%%
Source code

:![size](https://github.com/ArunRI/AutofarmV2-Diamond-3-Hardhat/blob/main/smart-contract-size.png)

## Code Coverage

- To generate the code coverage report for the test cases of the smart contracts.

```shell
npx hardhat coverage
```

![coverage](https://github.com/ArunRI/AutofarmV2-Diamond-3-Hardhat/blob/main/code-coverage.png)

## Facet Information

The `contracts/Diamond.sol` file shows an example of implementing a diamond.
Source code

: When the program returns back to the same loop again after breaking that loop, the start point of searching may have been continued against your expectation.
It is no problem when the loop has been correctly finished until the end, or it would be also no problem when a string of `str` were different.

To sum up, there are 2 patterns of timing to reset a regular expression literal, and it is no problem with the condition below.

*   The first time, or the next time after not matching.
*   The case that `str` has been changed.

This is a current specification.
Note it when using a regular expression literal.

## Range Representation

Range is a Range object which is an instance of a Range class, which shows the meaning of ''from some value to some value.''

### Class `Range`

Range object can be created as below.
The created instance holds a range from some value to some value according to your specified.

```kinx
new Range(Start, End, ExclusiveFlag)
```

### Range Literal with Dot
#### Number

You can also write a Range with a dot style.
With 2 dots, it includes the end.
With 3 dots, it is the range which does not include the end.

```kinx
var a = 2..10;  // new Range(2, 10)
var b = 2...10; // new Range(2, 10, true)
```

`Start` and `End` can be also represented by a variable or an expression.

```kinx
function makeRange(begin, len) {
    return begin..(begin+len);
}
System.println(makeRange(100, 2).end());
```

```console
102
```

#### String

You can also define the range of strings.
%%
• ACTIVITY
Beginning with the line that contains "The created instance", return every line through the end of the data above, exactly as written.

• RESULT OF THE EXERCISE
The created instance holds a range from some value to some value according to your specified.

```kinx
new Range(Start, End, ExclusiveFlag)
```

### Range Literal with Dot
#### Number

You can also write a Range with a dot style.
With 2 dots, it includes the end.
With 3 dots, it is the range which does not include the end.

```kinx
var a = 2..10;  // new Range(2, 10)
var b = 2...10; // new Range(2, 10, true)
```

`Start` and `End` can be also represented by a variable or an expression.

```kinx
function makeRange(begin, len) {
    return begin..(begin+len);
}
System.println(makeRange(100, 2).end());
```

```console
102
```

#### String

You can also define the range of strings.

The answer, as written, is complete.